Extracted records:
/---

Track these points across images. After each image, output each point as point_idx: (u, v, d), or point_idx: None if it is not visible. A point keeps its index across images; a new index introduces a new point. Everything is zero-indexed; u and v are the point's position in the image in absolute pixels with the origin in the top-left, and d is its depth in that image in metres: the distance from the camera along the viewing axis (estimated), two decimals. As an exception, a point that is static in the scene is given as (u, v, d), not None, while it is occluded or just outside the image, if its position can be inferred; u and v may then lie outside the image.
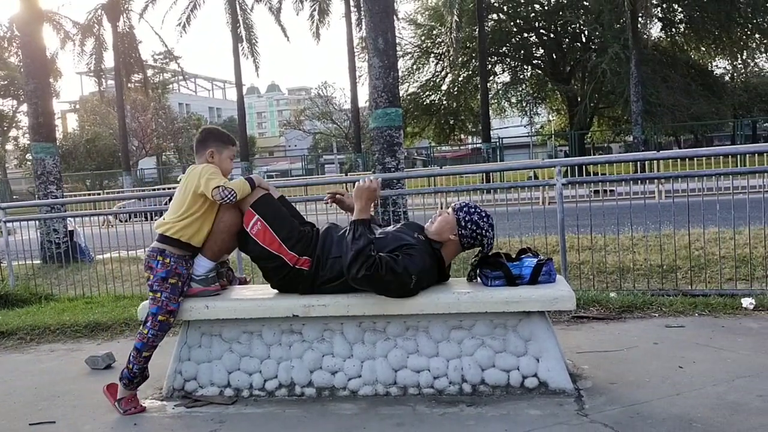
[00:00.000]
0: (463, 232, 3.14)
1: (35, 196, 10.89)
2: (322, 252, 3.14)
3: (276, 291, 3.32)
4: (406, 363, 3.11)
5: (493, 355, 3.04)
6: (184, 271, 3.17)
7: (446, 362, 3.08)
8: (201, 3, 29.35)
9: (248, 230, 3.13)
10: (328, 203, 3.50)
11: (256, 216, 3.12)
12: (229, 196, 3.04)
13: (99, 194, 24.80)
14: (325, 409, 3.02)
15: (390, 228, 3.29)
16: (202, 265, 3.24)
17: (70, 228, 9.47)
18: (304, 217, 3.43)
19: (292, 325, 3.22)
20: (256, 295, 3.31)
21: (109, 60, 29.52)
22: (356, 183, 3.16)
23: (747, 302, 4.34)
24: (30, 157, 13.29)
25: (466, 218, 3.15)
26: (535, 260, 3.15)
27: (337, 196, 3.45)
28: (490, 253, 3.22)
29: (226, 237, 3.20)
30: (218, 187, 3.04)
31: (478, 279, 3.24)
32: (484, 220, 3.16)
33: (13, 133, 45.35)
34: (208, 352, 3.29)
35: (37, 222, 9.36)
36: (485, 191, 9.12)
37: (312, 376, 3.18)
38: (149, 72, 36.20)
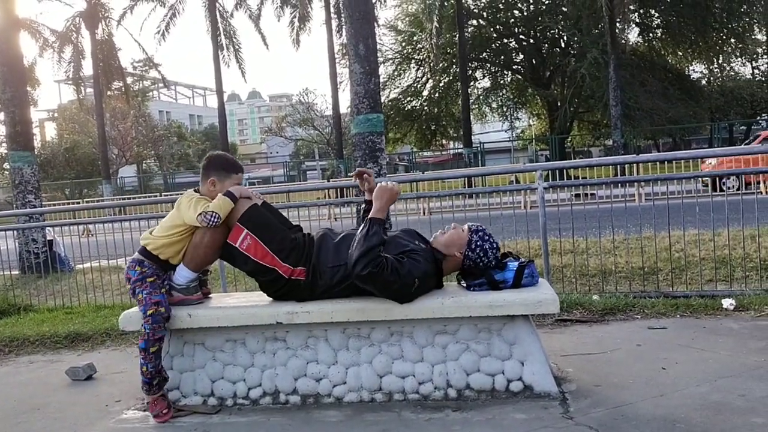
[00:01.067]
0: (470, 254, 3.15)
1: (13, 206, 10.74)
2: (318, 261, 3.09)
3: (259, 298, 3.29)
4: (391, 369, 3.10)
5: (478, 360, 3.05)
6: (161, 274, 3.17)
7: (431, 367, 3.07)
8: (180, 10, 29.27)
9: (238, 245, 3.05)
10: (354, 180, 3.43)
11: (245, 230, 3.06)
12: (212, 219, 3.02)
13: (78, 203, 24.50)
14: (309, 416, 3.00)
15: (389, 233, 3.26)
16: (184, 275, 3.20)
17: (49, 237, 9.36)
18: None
19: (276, 332, 3.20)
20: (239, 302, 3.29)
21: (87, 68, 29.26)
22: (380, 183, 3.12)
23: (727, 303, 4.39)
24: (7, 166, 13.10)
25: (479, 242, 3.15)
26: (516, 263, 3.16)
27: (365, 175, 3.37)
28: None
29: (210, 251, 3.15)
30: (200, 213, 3.02)
31: (462, 283, 3.25)
32: (493, 251, 3.17)
33: (-11, 142, 44.67)
34: (191, 361, 3.26)
35: (15, 232, 9.23)
36: (467, 196, 9.15)
37: (296, 384, 3.16)
38: (129, 79, 35.89)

\---

# About this exercise:
Would you copy, unchanged, the stretch of the records above that begins at the line containing "1: (35, 196, 10.89)" and ends at the line containing "16: (202, 265, 3.24)", and only that?

# Answer for the task:
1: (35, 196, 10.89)
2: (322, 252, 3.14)
3: (276, 291, 3.32)
4: (406, 363, 3.11)
5: (493, 355, 3.04)
6: (184, 271, 3.17)
7: (446, 362, 3.08)
8: (201, 3, 29.35)
9: (248, 230, 3.13)
10: (328, 203, 3.50)
11: (256, 216, 3.12)
12: (229, 196, 3.04)
13: (99, 194, 24.80)
14: (325, 409, 3.02)
15: (390, 228, 3.29)
16: (202, 265, 3.24)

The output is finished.